------ Source material ------

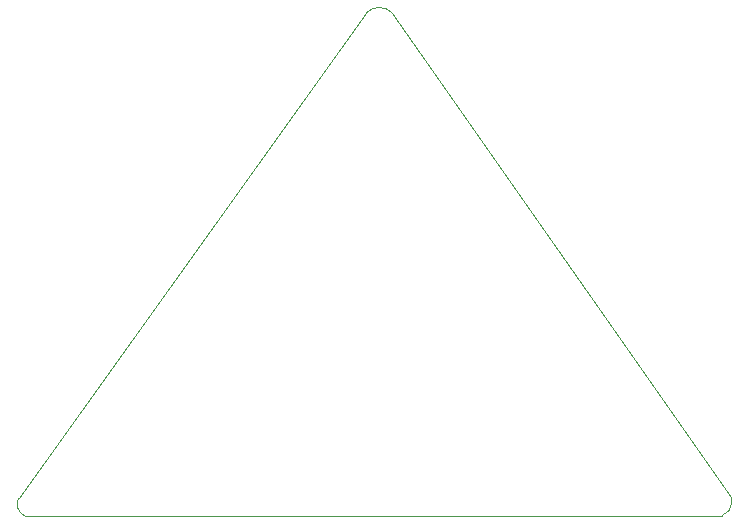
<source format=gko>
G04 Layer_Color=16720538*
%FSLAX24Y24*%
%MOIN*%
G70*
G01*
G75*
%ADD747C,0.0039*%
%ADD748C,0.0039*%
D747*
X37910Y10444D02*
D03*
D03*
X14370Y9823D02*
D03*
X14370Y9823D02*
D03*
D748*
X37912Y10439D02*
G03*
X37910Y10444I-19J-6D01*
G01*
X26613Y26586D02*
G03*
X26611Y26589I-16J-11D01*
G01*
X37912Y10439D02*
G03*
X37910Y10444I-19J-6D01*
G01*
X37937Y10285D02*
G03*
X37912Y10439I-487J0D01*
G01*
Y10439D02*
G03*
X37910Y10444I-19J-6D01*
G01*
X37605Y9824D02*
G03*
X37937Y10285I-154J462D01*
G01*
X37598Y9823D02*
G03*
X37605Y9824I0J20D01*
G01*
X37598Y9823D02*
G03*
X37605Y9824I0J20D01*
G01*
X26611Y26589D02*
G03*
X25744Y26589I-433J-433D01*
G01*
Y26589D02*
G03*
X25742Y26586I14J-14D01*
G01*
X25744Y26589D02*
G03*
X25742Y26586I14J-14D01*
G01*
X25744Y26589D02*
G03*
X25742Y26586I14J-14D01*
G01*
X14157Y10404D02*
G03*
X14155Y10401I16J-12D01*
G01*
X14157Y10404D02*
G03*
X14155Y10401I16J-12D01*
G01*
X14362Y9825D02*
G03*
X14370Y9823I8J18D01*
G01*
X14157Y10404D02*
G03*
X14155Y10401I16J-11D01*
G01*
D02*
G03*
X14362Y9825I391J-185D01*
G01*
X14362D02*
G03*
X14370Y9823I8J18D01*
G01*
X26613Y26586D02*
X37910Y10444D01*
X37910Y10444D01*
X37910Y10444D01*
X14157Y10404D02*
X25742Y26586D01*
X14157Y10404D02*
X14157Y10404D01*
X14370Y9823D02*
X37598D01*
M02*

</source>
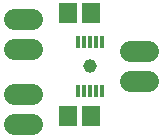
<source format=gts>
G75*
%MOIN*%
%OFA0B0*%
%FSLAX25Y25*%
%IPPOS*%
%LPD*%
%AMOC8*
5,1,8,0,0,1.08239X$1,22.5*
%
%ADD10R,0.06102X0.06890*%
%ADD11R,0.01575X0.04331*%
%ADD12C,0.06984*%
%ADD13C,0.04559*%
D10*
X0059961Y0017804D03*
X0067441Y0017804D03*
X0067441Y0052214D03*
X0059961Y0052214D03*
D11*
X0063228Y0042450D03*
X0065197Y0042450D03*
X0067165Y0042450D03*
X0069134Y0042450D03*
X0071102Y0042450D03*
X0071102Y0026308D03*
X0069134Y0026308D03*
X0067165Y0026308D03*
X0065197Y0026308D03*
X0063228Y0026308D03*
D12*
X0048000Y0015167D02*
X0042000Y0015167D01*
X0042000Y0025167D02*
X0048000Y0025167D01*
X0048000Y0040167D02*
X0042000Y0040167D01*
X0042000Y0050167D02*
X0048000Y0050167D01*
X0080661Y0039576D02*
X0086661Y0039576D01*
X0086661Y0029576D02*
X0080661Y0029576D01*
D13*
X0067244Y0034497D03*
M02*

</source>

------
------ Source material ------

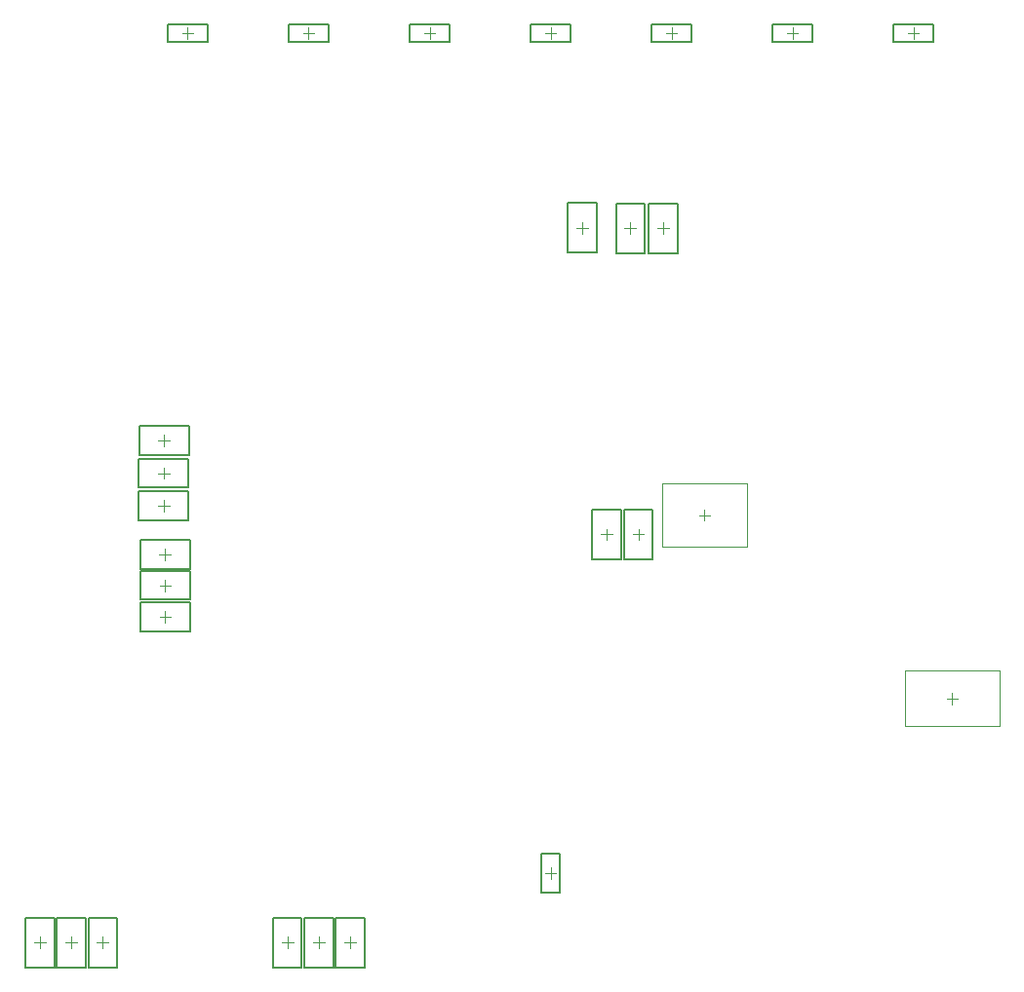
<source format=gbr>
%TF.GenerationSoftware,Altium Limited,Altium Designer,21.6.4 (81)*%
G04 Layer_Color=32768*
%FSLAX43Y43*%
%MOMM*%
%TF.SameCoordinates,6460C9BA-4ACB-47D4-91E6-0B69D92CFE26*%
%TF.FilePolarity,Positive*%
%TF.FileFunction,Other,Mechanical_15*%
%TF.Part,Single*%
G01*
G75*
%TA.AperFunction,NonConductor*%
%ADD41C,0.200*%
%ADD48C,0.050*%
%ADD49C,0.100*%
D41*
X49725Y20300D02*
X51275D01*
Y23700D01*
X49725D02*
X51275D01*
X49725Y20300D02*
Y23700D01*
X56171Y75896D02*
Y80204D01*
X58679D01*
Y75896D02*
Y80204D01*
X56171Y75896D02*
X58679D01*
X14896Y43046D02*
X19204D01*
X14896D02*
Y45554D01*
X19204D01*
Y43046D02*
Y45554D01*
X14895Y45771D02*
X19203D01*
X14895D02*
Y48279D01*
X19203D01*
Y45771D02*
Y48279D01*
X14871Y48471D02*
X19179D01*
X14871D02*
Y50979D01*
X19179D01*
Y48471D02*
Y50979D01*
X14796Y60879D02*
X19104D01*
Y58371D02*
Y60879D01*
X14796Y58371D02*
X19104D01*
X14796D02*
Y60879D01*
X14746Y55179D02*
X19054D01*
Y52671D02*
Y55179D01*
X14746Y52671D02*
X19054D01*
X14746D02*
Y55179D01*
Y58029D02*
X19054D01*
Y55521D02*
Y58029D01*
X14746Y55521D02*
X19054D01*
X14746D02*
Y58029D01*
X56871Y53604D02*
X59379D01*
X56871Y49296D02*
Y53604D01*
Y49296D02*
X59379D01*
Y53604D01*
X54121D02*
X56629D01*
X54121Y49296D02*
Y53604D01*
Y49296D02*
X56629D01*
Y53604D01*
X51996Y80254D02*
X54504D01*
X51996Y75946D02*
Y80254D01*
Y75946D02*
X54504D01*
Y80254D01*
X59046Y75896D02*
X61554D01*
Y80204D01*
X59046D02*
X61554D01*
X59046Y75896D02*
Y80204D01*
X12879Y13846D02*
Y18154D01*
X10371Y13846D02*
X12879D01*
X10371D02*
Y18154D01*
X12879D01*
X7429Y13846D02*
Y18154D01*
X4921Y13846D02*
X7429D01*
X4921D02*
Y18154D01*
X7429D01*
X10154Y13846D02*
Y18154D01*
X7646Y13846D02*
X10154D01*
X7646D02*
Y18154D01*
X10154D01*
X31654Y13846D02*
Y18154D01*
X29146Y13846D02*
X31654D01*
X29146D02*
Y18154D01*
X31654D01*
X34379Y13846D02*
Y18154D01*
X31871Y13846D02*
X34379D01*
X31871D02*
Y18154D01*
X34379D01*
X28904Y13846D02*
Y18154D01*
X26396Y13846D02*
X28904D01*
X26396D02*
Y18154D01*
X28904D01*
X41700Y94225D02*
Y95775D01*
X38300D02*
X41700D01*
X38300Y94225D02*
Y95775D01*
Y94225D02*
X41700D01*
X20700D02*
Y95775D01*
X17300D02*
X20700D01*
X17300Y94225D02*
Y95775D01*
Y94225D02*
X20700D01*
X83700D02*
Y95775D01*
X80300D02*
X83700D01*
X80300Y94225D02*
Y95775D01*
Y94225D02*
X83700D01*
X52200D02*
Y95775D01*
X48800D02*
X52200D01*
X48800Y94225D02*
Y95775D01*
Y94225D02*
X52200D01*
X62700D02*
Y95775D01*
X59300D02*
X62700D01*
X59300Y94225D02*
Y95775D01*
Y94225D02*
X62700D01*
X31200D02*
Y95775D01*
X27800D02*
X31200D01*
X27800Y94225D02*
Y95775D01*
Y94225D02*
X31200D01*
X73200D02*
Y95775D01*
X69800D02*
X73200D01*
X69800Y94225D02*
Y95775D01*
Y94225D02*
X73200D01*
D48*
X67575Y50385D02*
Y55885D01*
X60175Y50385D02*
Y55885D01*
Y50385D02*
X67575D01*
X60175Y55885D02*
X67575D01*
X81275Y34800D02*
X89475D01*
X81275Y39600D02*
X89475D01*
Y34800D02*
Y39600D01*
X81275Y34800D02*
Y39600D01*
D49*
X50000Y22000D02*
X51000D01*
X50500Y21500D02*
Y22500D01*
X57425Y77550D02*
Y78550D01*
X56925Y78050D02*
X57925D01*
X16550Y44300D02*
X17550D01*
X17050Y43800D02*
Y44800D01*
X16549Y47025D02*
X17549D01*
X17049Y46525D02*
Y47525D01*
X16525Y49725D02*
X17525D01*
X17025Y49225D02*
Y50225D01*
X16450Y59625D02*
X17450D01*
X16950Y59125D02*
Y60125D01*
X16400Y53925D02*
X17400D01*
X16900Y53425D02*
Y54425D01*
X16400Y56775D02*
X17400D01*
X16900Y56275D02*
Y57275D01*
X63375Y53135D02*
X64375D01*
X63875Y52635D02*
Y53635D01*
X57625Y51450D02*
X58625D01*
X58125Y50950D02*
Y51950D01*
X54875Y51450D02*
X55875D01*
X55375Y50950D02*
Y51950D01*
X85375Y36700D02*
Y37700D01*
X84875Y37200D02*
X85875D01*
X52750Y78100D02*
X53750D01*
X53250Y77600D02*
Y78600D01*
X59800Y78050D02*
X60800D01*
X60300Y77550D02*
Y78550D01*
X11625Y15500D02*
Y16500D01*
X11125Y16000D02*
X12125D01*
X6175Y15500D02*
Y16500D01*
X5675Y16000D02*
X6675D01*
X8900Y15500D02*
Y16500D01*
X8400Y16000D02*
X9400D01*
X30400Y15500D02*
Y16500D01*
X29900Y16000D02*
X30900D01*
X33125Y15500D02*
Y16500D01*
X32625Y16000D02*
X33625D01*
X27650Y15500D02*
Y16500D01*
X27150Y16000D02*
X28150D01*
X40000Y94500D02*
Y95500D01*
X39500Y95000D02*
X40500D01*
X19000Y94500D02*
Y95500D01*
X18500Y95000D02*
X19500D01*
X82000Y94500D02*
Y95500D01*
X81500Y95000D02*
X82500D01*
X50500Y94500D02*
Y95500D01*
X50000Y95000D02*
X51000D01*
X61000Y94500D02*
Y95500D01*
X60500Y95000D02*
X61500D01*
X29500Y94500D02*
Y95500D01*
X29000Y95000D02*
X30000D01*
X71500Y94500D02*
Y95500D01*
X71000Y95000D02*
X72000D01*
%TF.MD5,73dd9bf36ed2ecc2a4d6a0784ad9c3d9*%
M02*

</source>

------

◆ Work order ◆
Check every line of the entries above, and copy those that carry the string "format".

◆ Reply ◆
<source format=gko>
<source format=gts>
<source format=gbr>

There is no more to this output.